As it continues to face challenges with its Diamond Sports Group, Sinclair Broadcast Group -- the second-biggest U.S. owner of TV stations -- witnessed a massive, and expected, 40% decline in first-quarter revenues to $773 million.

Taking out the local sports unit -- the largest business of regional sports networks, which filed Chapter 11 bankruptcy in March -- the TV station-group saw revenue sinking 7%, down from $831 million.

Overall advertising revenue was down 17% to $309 million due to issues around its Diamond Sports Group as well as the lack of political advertising, which the midterm elections typically bring.

Core advertising -- without political advertising -- was pushed down by 14%. Taking out Diamond Sports, its core TV station group saw a 6% decline in advertising revenue.

Another larger, major area was its declining distribution revenues -- also driven down by sharply lower Diamond Sports Group. Company-wide revenues here were slashed in half to $426 million from $873 million in the year ago period.

Recently, Diamond has had significant issues with making some payments to Major League Baseball and some NBA teams -- some of which have moved to starting up their own over-the-air or streaming services to cater to their local sports market fans.

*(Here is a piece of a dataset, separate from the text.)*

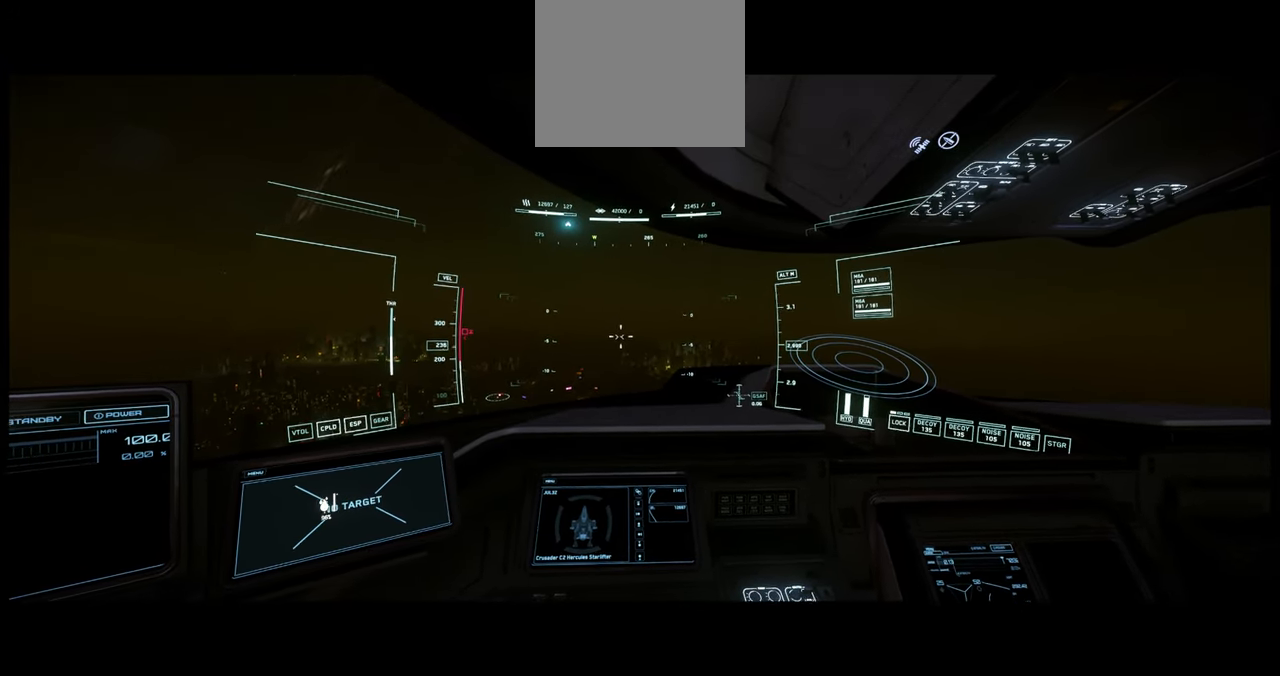
{"dt_ms": 500, "buttons": [], "left_stick": "up", "right_stick": "down-right", "events": [[133, "right_stick", "down-right"], [333, "left_stick", "up"]]}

Diamond has nearly $8 billion in debt. Bankruptcy proceedings could see Diamond becoming a standalone operation, according to the company. In 2019, Sinclair purchased the business from Walt Disney for $10.6 billion.

Sinclair’s net income crashed in the period -- down to $185 million versus $2.6 billion in the prior-year business.

In mid-day Wednesday stock market trading, Sinclair’s stock dropped 4% to $18.00. Over the past 12 months, its stock has dropped 23%.

Shoring up its stock, Sinclair announced in its earnings results that it bought back about 3.6 million of its common shares.